Stored dataset items:

▽

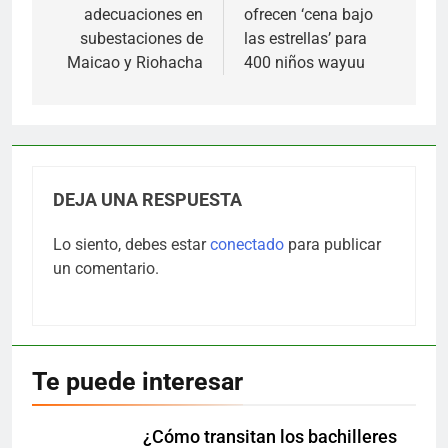
adecuaciones en
ofrecen ‘cena bajo
entradas
subestaciones de
las estrellas’ para
Maicao y Riohacha
400 niños wayuu
DEJA UNA RESPUESTA
Lo siento, debes estar
conectado
para publicar
un comentario.
Te puede interesar
¿Cómo transitan los bachilleres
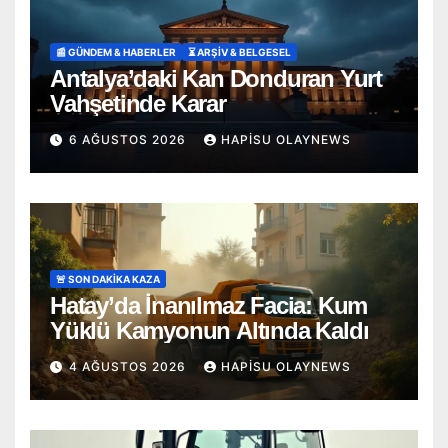
📰 GÜNDEM & HABERLER
⏳ ARŞİV & BELGESEL
Antalya’daki Kan Donduran Yurt
Vahşetinde Karar
6 AĞUSTOS 2026
HAPISU OLAYNEWS
🚨 SON DAKİKA KAZA
Hatay’da İnanılmaz Facia: Kum
Yüklü Kamyonun Altında Kaldı
4 AĞUSTOS 2026
HAPISU OLAYNEWS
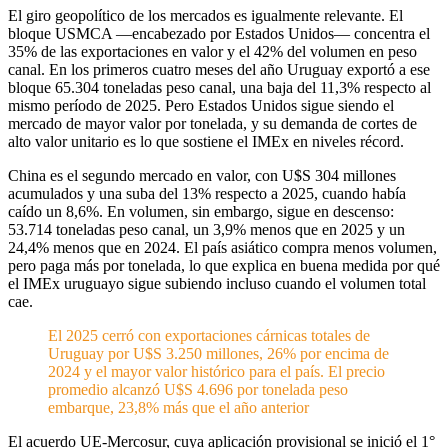
El giro geopolítico de los mercados es igualmente relevante. El
bloque USMCA —encabezado por Estados Unidos— concentra el
35% de las exportaciones en valor y el 42% del volumen en peso
canal. En los primeros cuatro meses del año Uruguay exportó a ese
bloque 65.304 toneladas peso canal, una baja del 11,3% respecto al
mismo período de 2025. Pero Estados Unidos sigue siendo el
mercado de mayor valor por tonelada, y su demanda de cortes de
alto valor unitario es lo que sostiene el IMEx en niveles récord.
China es el segundo mercado en valor, con U$S 304 millones
acumulados y una suba del 13% respecto a 2025, cuando había
caído un 8,6%. En volumen, sin embargo, sigue en descenso:
53.714 toneladas peso canal, un 3,9% menos que en 2025 y un
24,4% menos que en 2024. El país asiático compra menos volumen,
pero paga más por tonelada, lo que explica en buena medida por qué
el IMEx uruguayo sigue subiendo incluso cuando el volumen total
cae.
El 2025 cerró con exportaciones cárnicas totales de
Uruguay por U$S 3.250 millones, 26% por encima de
2024 y el mayor valor histórico para el país. El precio
promedio alcanzó U$S 4.696 por tonelada peso
embarque, 23,8% más que el año anterior
El acuerdo UE-Mercosur, cuya aplicación provisional se inició el 1°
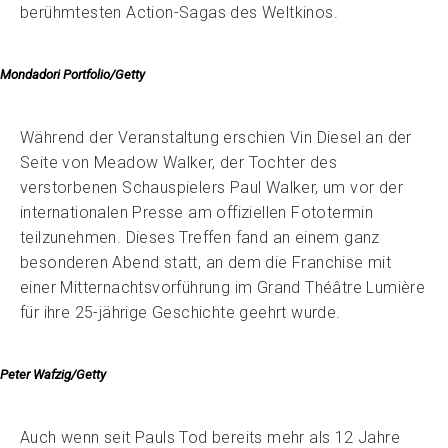
berühmtesten Action-Sagas des Weltkinos.
Mondadori Portfolio/Getty
Während der Veranstaltung erschien Vin Diesel an der
Seite von Meadow Walker, der Tochter des
verstorbenen Schauspielers Paul Walker, um vor der
internationalen Presse am offiziellen Fototermin
teilzunehmen. Dieses Treffen fand an einem ganz
besonderen Abend statt, an dem die Franchise mit
einer Mitternachtsvorführung im Grand Théâtre Lumière
für ihre 25-jährige Geschichte geehrt wurde.
Peter Wafzig/Getty
Auch wenn seit Pauls Tod bereits mehr als 12 Jahre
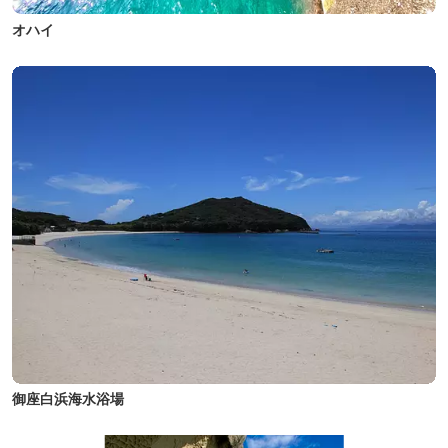
オハイ
御座白浜海水浴場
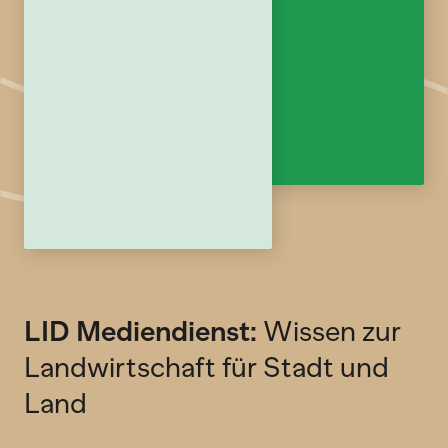
LID Mediendienst:
Wissen zur
Landwirtschaft für Stadt und
Land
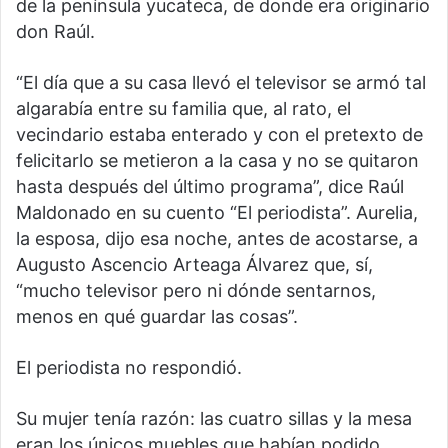
de la península yucateca, de donde era originario
don Raúl.
“El día que a su casa llevó el televisor se armó tal
algarabía entre su familia que, al rato, el
vecindario estaba enterado y con el pretexto de
felicitarlo se metieron a la casa y no se quitaron
hasta después del último programa”, dice Raúl
Maldonado en su cuento “El periodista”. Aurelia,
la esposa, dijo esa noche, antes de acostarse, a
Augusto Ascencio Arteaga Álvarez que, sí,
“mucho televisor pero ni dónde sentarnos,
menos en qué guardar las cosas”.
El periodista no respondió.
Su mujer tenía razón: las cuatro sillas y la mesa
eran los únicos muebles que habían podido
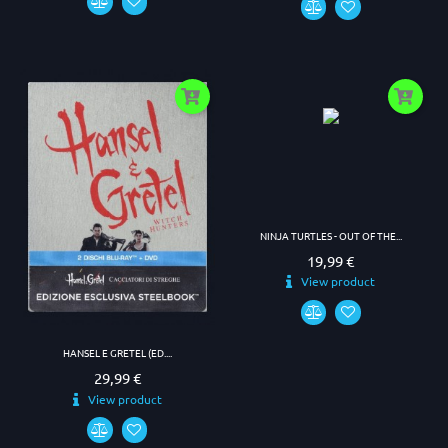
NINJA TURTLES - OUT OF THE...
19,99 €
Prezzo
View product
HANSEL E GRETEL (ED....
29,99 €
Prezzo
View product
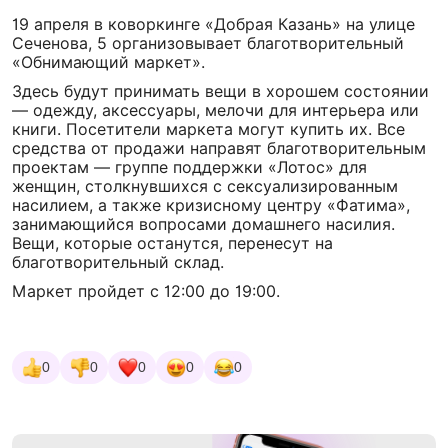
19 апреля в коворкинге «Добрая Казань» на улице
Сеченова, 5 организовывает благотворительный
«Обнимающий маркет».
Здесь будут принимать вещи в хорошем состоянии
— одежду, аксессуары, мелочи для интерьера или
книги. Посетители маркета могут купить их. Все
средства от продажи направят благотворительным
проектам — группе поддержки «Лотос» для
женщин, столкнувшихся с сексуализированным
насилием, а также кризисному центру «Фатима»,
занимающийся вопросами домашнего насилия.
Вещи, которые останутся, перенесут на
благотворительный склад.
Маркет пройдет с 12:00 до 19:00.
0
0
0
0
0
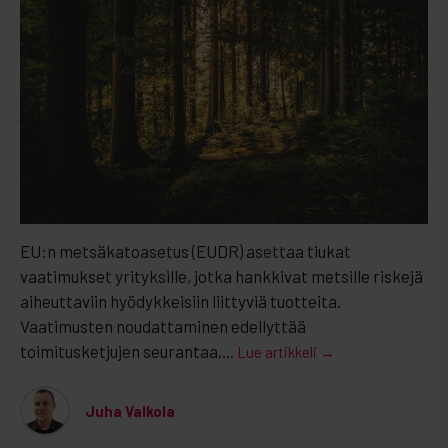
EU:n metsäkatoasetus (EUDR) asettaa tiukat
vaatimukset yrityksille, jotka hankkivat metsille riskejä
aiheuttaviin hyödykkeisiin liittyviä tuotteita.
Vaatimusten noudattaminen edellyttää
toimitusketjujen seurantaa,...
Lue artikkeli →
Juha Valkola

△

● YOUR TASK: Set down each entry above word for word, without its pictures.

● RESPONSE FOR THIS EXERCISE:
adecuaciones en
ofrecen ‘cena bajo
entradas
subestaciones de
las estrellas’ para
Maicao y Riohacha
400 niños wayuu
DEJA UNA RESPUESTA
Lo siento, debes estar
conectado
para publicar
un comentario.
Te puede interesar
¿Cómo transitan los bachilleres
📰 GÜNDEM & HABERLER
⏳ ARŞİV & BELGESEL
Antalya’daki Kan Donduran Yurt
Vahşetinde Karar
6 AĞUSTOS 2026
HAPISU OLAYNEWS
🚨 SON DAKİKA KAZA
Hatay’da İnanılmaz Facia: Kum
Yüklü Kamyonun Altında Kaldı
4 AĞUSTOS 2026
HAPISU OLAYNEWS
El giro geopolítico de los mercados es igualmente relevante. El
bloque USMCA —encabezado por Estados Unidos— concentra el
35% de las exportaciones en valor y el 42% del volumen en peso
canal. En los primeros cuatro meses del año Uruguay exportó a ese
bloque 65.304 toneladas peso canal, una baja del 11,3% respecto al
mismo período de 2025. Pero Estados Unidos sigue siendo el
mercado de mayor valor por tonelada, y su demanda de cortes de
alto valor unitario es lo que sostiene el IMEx en niveles récord.
China es el segundo mercado en valor, con U$S 304 millones
acumulados y una suba del 13% respecto a 2025, cuando había
caído un 8,6%. En volumen, sin embargo, sigue en descenso:
53.714 toneladas peso canal, un 3,9% menos que en 2025 y un
24,4% menos que en 2024. El país asiático compra menos volumen,
pero paga más por tonelada, lo que explica en buena medida por qué
el IMEx uruguayo sigue subiendo incluso cuando el volumen total
cae.
El 2025 cerró con exportaciones cárnicas totales de
Uruguay por U$S 3.250 millones, 26% por encima de
2024 y el mayor valor histórico para el país. El precio
promedio alcanzó U$S 4.696 por tonelada peso
embarque, 23,8% más que el año anterior
El acuerdo UE-Mercosur, cuya aplicación provisional se inició el 1°
berühmtesten Action-Sagas des Weltkinos.
Mondadori Portfolio/Getty
Während der Veranstaltung erschien Vin Diesel an der
Seite von Meadow Walker, der Tochter des
verstorbenen Schauspielers Paul Walker, um vor der
internationalen Presse am offiziellen Fototermin
teilzunehmen. Dieses Treffen fand an einem ganz
besonderen Abend statt, an dem die Franchise mit
einer Mitternachtsvorführung im Grand Théâtre Lumière
für ihre 25-jährige Geschichte geehrt wurde.
Peter Wafzig/Getty
Auch wenn seit Pauls Tod bereits mehr als 12 Jahre
オハイ
御座白浜海水浴場
LID Mediendienst:
Wissen zur
Landwirtschaft für Stadt und
Land
de la península yucateca, de donde era originario
don Raúl.
“El día que a su casa llevó el televisor se armó tal
algarabía entre su familia que, al rato, el
vecindario estaba enterado y con el pretexto de
felicitarlo se metieron a la casa y no se quitaron
hasta después del último programa”, dice Raúl
Maldonado en su cuento “El periodista”. Aurelia,
la esposa, dijo esa noche, antes de acostarse, a
Augusto Ascencio Arteaga Álvarez que, sí,
“mucho televisor pero ni dónde sentarnos,
menos en qué guardar las cosas”.
El periodista no respondió.
Su mujer tenía razón: las cuatro sillas y la mesa
eran los únicos muebles que habían podido
NINJA TURTLES - OUT OF THE...
19,99 €
Prezzo
View product
HANSEL E GRETEL (ED....
29,99 €
Prezzo
View product
19 апреля в коворкинге «Добрая Казань» на улице
Сеченова, 5 организовывает благотворительный
«Обнимающий маркет».
Здесь будут принимать вещи в хорошем состоянии
— одежду, аксессуары, мелочи для интерьера или
книги. Посетители маркета могут купить их. Все
средства от продажи направят благотворительным
проектам — группе поддержки «Лотос» для
женщин, столкнувшихся с сексуализированным
насилием, а также кризисному центру «Фатима»,
занимающийся вопросами домашнего насилия.
Вещи, которые останутся, перенесут на
благотворительный склад.
Маркет пройдет с 12:00 до 19:00.
0
0
0
0
0
EU:n metsäkatoasetus (EUDR) asettaa tiukat
vaatimukset yrityksille, jotka hankkivat metsille riskejä
aiheuttaviin hyödykkeisiin liittyviä tuotteita.
Vaatimusten noudattaminen edellyttää
toimitusketjujen seurantaa,...
Lue artikkeli →
Juha Valkola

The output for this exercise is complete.